Perhaps Charlie would be willing to share his insights on the translation history.
I've never heard of that debate- thank you Gene! I'm very interested in translation histories and development over the centuries... So thank you for that suggestion. I've never heard it put that way: "justification by the faith of Christ." That doesn't make "faith" seem like a law to be abided by. (Sola Fide) Also, it makes it seem like an opportunity, as you put it, which is life-giving and uplifting rather than heavy and burdensome. I'm glad you shared that- I will remember it. The word opportunity makes a huge difference. Elizabeth
Thanks for bringing up the translation in The Authentic Letters of Paul. I am afraid that all I know about it is what I read in the Cameo Essay in The Authentic Letters of Paul pp. 65-66. It gives all the evidence. I believe that it was Daryl Schmidt that first made the discovery, which was confirmed by his coauthors of the book (Dewey, Hoover, McGaughy). I find their translation of Romans 3:24-26 to be highly interpretive, however. The text reads very different in Greek. When one compares Romans 5:8-10, for example, one senses that it is faith in Jesus' sacrificial death that brings justification. And this is something that is confirmed by Paul's disciples, who share the view of Romans 5:9 (i.e., faith in Jesus' death rather than sharing the faith of Jesus): Ephesians 1:7; 2:13-16; Colossians 1:20.

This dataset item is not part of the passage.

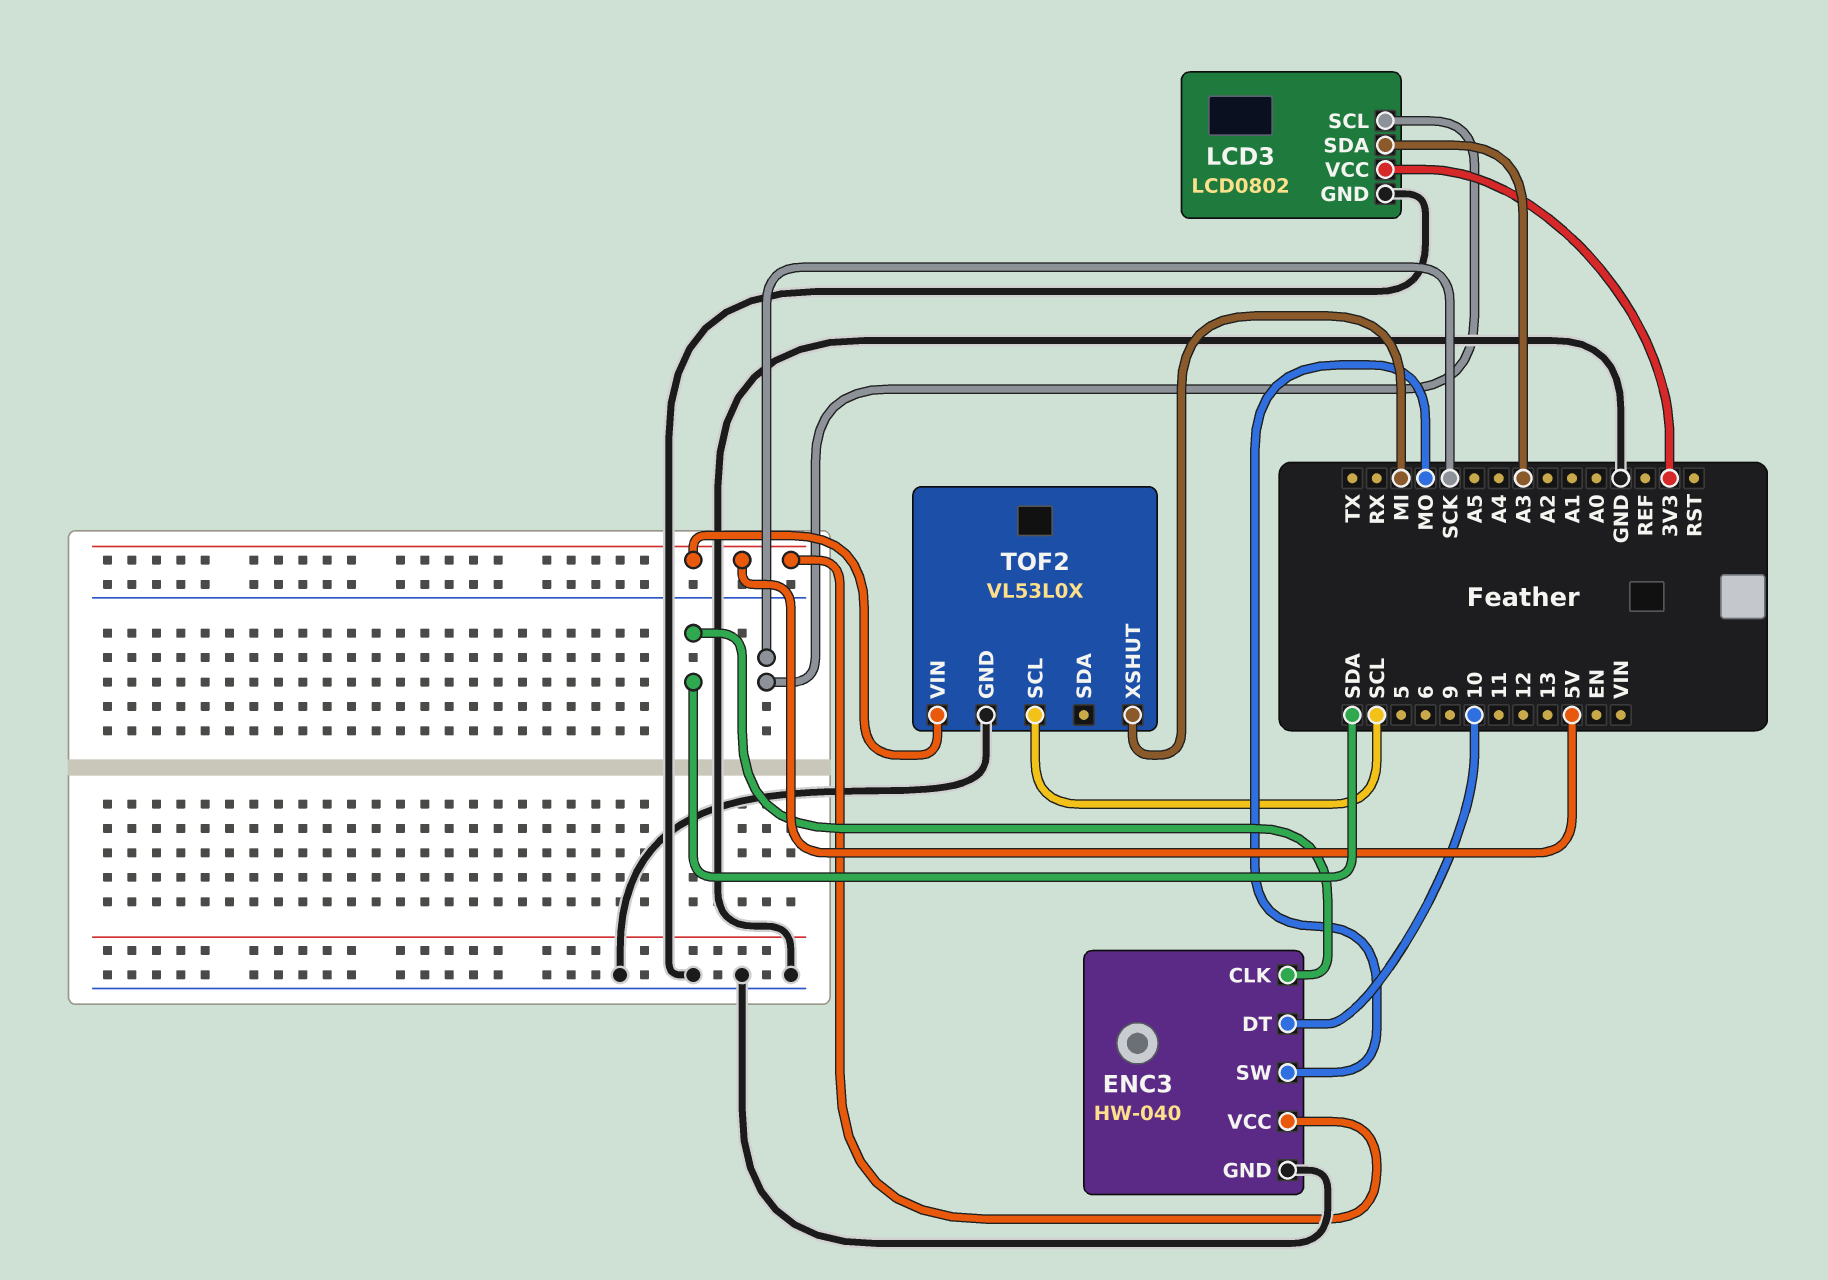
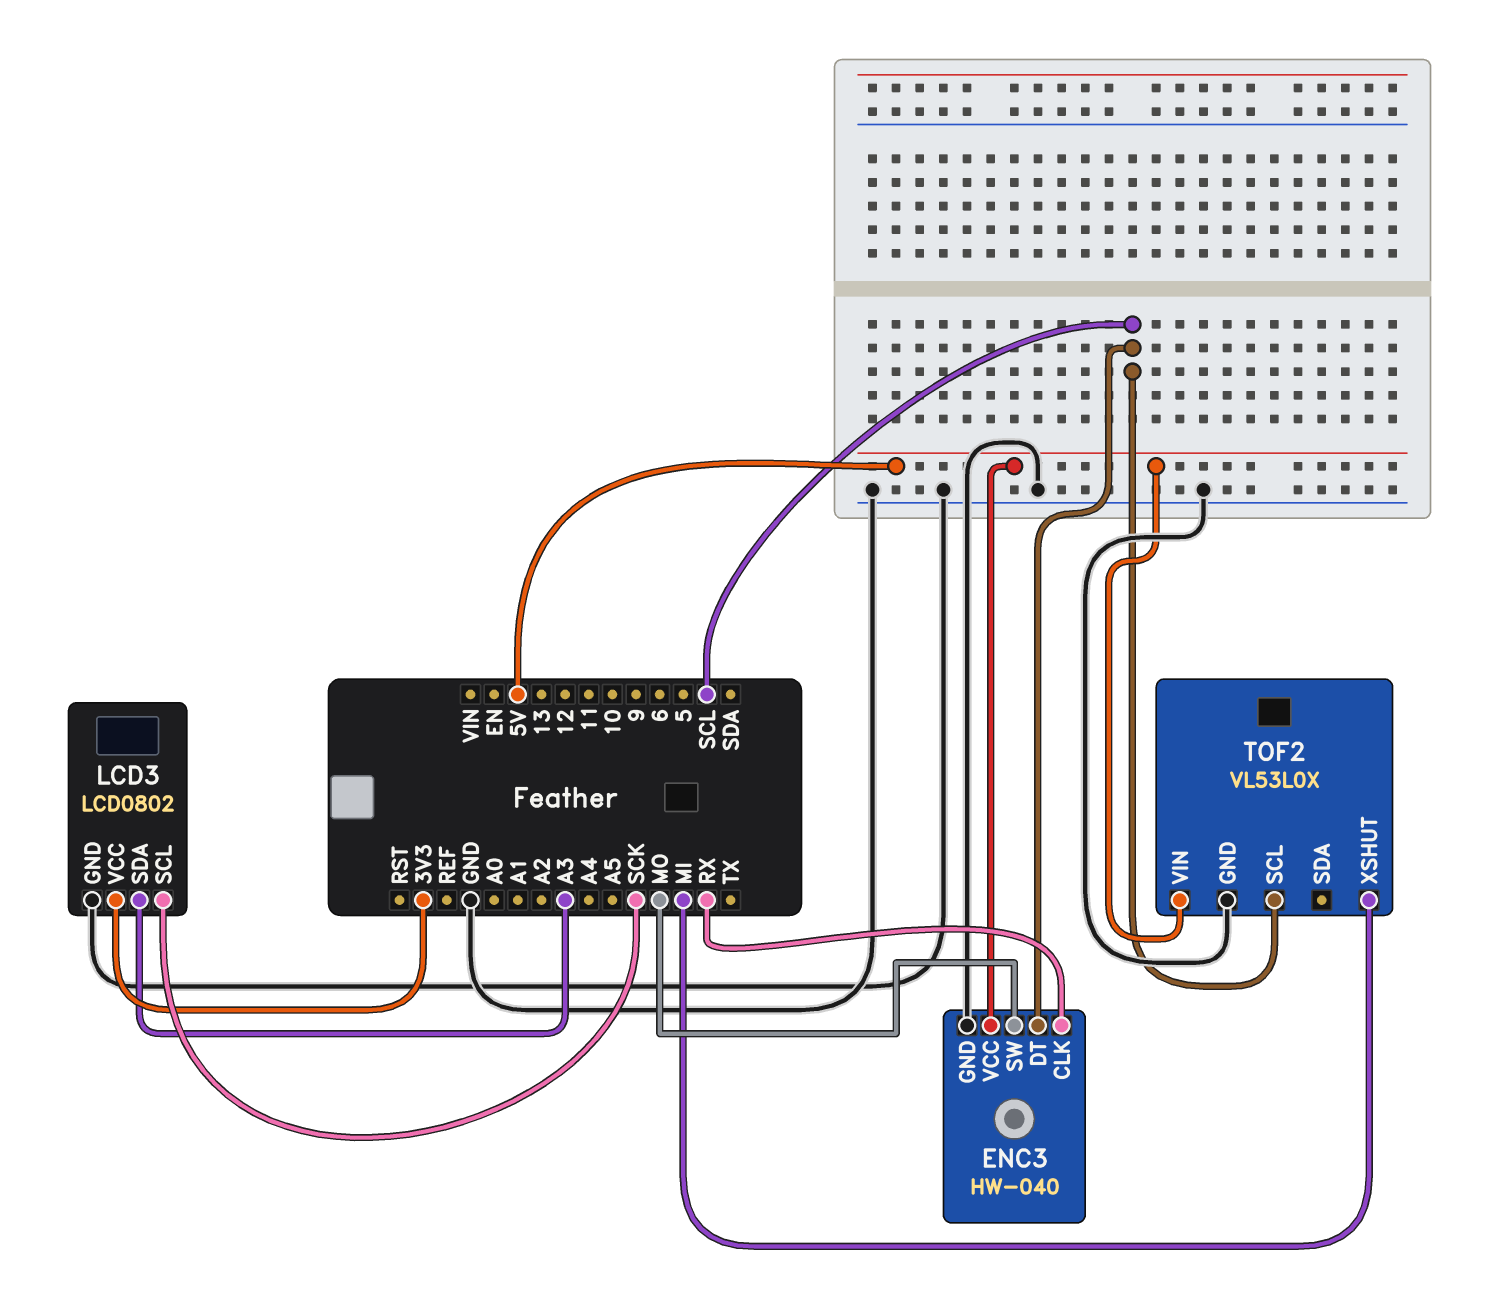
ENC3 pin CLK: SDA -> RX
ENC3 pin DT: 10 -> SCL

I am not much help, I am afraid.
I would include this Philippians 3.9-10 statement to the mix about “faith of Christ” because morality (“rightness”) is based on trust, which is based on knowledge of Christ, power of resurrection, partnership in suffering, and imitation (of Christ) in death. (Imitation, however, is not exactly what I think the Greek reflects. I think the base of that word is what we consider “morphing.”) Anyway, this seems to point toward “faith of Christ.” (Pardon the attempted translation.)
“To be found in him [Christ],
not morality from the law
but through the trust of Christ
the morality from God based on trust,
to know him
and the power of his resurrection
and partnership of his suffering
to be like him in his death,
perhaps I might arrive in the resurrection from the dead.”
Dennis Dean Carpenter
I agree Philippians 3:9 is another instance of this phenomenon. The Authentic letters of Paul translates the expression as follows: "having the integrity endorsed by God, the integrity of an absolute confidence in and reliance upon God like that of the Anointed [Jesus]."
And it seems that you have been making progress in your Greek studies. Congratulations!
Christmas and New Years blessings to all, Gene Charlie and Dennis!
The two things that stand out to me in both Dennis and Charlie's response are the words "trust".... and the phrase "reliance on God." Number one, I prefer the word trust to the word "faith." I have no idea why- it just resonates with me more deeply. So thank you for that translation Dennis. And Charlie, the phrase "reliance upon God," also resonates with me more strongly than having "faith" in God. Faith is an abstract term that means many things to many people, very subjective. However reliance upon God is more mechanical and practical and I understand the meaning of more clearly the pious platitude called faith.
Many thanks to all! Elizabeth
Correction: second part of last sentence should read "and I understand the meaning of it more clearly than the meaning of the pious platitude called 'faith.'"
"Faith" is used synonymously these days with "belief," especially in John, where it is almost always used as the verb translated "believe." Since meeting Daryl Schmidt in the early 00's, I have understood the meaning to be "confidence" or "trust" when I read it in the Paulines. In my Homeric Greek books the Greek (pistis) is rendered "trust, pledge, assurance..." not "belief."